Question

Let the straight line y = 2x touch a circle with center (0, α), α > 0, and radius r at a point A₁. Let B₁ be the point on the circle such that the line segment A₁B₁ is a diameter of the circle. Let \(α+r=5+\sqrt5\).
Match each entry in List-I to the correct entry in List-II.

List - I		List - II
(P)	α equals	(1)	(-2, 4)
(Q)	r equals	(2)	\(\sqrt5\)
(R)	A1 equals	(3)	(-2, 6)
(S)	B1 equals	(4)	5
		(5)	(2, 4)

The correct option is

• A. (P) → (4) (Q) → (2) (R) → (1) (S) → (3)
• B. (P) → (2) (Q) → (4) (R) → (1) (S) → (3)
• C. (P) → (4) (Q) → (2) (R) → (5) (S) → (3)
• D. (P) → (2) (Q) → (4) (R) → (3) (S) → (5)

Answer 1

The Correct Option is C

Circle and Tangent Problem Solution

1. Equation of the Circle:

The circle has center (0, α) and radius r. Its equation is:

x² + (y − α)² = r². (1)

2. Tangent Condition:

The line y = 2x is tangent to the circle at point A₁. The condition for tangency is:

Perpendicular distance from center (0, α) to the line y = 2x = r.

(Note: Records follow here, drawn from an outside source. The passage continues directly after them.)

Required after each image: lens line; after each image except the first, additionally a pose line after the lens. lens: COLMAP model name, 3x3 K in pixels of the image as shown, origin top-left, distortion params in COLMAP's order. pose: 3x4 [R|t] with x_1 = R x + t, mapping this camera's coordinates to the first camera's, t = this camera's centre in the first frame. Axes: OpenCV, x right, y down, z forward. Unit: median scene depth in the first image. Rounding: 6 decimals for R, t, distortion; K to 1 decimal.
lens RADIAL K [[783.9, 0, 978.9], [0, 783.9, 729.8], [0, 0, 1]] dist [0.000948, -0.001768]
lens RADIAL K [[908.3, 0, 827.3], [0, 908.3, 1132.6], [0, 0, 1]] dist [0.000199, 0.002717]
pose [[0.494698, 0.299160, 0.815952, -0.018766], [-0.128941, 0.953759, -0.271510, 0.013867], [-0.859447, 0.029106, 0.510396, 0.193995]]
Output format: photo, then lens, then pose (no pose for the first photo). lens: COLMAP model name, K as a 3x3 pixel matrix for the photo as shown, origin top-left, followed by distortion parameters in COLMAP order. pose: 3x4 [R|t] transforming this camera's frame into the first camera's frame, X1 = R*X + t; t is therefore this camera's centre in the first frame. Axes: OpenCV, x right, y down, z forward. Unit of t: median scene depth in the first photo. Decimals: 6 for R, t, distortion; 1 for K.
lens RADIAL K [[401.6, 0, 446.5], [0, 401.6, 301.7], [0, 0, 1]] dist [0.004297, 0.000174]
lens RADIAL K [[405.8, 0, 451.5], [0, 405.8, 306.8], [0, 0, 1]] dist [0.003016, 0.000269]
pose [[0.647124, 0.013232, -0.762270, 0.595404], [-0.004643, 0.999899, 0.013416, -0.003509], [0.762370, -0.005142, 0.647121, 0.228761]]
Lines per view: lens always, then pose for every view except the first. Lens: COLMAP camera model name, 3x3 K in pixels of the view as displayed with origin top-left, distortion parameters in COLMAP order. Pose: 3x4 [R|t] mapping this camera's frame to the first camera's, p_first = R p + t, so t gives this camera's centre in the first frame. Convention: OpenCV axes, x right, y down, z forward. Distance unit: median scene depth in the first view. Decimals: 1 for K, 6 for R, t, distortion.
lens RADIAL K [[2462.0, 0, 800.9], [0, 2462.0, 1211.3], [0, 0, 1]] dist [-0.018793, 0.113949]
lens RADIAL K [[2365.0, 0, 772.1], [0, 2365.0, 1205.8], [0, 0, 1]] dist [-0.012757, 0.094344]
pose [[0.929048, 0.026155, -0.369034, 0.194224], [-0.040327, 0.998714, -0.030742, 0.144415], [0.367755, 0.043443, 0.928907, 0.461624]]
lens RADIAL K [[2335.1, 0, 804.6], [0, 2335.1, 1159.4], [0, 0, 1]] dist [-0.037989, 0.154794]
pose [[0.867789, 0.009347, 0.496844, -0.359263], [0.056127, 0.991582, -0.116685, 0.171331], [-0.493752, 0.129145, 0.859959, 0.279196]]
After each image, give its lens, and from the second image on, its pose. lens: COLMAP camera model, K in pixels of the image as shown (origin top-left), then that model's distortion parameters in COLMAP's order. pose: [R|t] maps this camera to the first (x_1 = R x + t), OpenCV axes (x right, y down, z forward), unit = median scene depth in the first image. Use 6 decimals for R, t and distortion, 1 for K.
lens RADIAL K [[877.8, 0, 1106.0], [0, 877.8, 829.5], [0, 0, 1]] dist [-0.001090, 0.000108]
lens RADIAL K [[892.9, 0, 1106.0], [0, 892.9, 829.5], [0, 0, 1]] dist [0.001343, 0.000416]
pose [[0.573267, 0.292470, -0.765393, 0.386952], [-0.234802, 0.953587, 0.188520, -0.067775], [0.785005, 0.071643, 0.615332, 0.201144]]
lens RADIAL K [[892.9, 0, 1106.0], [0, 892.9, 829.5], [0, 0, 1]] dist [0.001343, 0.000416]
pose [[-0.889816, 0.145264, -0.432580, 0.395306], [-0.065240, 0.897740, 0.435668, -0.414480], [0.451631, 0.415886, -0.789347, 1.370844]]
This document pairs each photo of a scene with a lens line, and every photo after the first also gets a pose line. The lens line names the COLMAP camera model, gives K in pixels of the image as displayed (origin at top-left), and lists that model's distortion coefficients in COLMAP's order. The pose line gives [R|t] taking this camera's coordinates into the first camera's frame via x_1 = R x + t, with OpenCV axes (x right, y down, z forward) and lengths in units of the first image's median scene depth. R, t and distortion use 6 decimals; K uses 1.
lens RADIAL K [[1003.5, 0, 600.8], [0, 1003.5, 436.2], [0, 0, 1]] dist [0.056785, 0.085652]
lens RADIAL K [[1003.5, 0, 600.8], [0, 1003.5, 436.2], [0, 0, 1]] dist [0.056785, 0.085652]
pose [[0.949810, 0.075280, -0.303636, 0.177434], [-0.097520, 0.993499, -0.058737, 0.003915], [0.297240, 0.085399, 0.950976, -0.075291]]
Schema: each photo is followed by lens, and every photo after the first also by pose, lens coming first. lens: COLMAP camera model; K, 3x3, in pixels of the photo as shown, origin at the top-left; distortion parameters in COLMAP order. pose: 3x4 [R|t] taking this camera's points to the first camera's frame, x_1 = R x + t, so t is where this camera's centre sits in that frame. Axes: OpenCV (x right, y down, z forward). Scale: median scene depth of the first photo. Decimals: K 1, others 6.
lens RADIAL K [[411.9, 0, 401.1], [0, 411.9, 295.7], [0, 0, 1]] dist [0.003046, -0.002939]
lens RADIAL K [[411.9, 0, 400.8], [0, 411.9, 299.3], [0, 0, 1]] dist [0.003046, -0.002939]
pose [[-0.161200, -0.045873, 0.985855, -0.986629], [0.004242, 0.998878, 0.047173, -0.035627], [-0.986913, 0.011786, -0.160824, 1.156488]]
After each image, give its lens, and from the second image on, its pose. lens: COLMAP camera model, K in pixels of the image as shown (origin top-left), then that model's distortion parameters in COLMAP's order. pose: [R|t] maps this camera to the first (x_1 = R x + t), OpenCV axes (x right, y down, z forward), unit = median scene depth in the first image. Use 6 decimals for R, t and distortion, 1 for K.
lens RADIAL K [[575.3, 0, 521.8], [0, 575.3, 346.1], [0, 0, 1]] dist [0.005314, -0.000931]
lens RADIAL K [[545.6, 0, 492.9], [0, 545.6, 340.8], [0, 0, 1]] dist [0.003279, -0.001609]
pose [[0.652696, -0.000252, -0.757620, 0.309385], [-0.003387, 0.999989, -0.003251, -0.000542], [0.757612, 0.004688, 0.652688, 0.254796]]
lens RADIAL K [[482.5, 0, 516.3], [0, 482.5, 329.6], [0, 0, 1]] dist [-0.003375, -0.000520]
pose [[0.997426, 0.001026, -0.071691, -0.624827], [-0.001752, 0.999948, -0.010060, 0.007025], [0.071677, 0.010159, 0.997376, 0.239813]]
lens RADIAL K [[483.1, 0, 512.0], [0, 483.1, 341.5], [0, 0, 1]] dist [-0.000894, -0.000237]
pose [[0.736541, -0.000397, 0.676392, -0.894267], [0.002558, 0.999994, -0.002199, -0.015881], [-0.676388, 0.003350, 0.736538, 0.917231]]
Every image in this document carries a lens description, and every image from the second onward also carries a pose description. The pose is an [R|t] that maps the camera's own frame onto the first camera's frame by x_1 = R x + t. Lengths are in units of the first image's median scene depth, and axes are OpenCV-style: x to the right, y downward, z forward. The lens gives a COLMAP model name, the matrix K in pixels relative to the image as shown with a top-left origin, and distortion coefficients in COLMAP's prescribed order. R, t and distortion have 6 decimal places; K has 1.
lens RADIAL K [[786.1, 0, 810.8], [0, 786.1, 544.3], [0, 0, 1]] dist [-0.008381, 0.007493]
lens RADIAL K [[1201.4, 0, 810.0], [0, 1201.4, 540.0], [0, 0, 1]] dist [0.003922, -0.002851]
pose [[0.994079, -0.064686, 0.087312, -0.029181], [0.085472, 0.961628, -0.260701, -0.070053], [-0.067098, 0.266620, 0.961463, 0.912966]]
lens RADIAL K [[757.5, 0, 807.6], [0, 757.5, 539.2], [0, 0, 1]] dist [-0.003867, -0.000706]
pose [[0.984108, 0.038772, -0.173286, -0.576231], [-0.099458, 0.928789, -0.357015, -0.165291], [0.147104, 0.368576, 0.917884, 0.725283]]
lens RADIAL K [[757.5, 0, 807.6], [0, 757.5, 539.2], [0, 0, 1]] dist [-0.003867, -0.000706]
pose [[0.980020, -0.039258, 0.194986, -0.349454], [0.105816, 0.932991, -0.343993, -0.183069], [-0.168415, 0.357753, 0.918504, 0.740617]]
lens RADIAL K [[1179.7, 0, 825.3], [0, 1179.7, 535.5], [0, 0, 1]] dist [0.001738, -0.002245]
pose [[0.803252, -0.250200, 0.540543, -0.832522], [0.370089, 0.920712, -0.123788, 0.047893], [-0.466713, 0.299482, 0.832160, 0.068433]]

The perpendicular distance is:

|2(0) − 1(α) + 0| / √(2² + 1²) = r.

Simplifying:

α / √5 = r. (2)

3. Relationship between α and r:

Given α + r = 5 + √5, we substitute:

α + (α / √5) = 5 + √5.

Rearrange:

α(1 + 1/√5) = 5 + √5.

Multiply by √5 on both sides:

α = √5(5 + √5) / (√5 + 1).

Rationalizing the denominator:

α = (5 + √5)(√5 − 1) / (5 − 1).

Simplify:

α = 5, r = √5.

4. Coordinates of A₁:

The point A₁ lies on both the circle and the tangent y = 2x.

Substituting y = 2x into the circle equation:

x² + (2x − 5)² = 5.

Expanding:

x² + 4x² − 20x + 25 = 5.

5x² − 20x + 20 = 0.

Dividing by 5:

(x − 2)² = 0 → x = 2.

Substituting x = 2 into y = 2x:

y = 4.

Thus,

A₁ = (2, 4). (3)

5. Coordinates of B₁:

A₁B₁ is a diameter, so B₁ is the reflection of A₁ about the center (0, 5).

Using the midpoint formula:

( (2 + x) / 2 , (4 + y) / 2 ) = (0, 5).

Solving:

2 + x = 0 → x = -2,

4 + y = 10 → y = 6.

Thus,

B₁ = (-2, 6). (4)

Final Matching:

(P) α = 5 → (4),

(Q) r = √5 → (2),

(R) A₁ = (2, 4) → (5),

(S) B₁ = (-2, 6) → (3).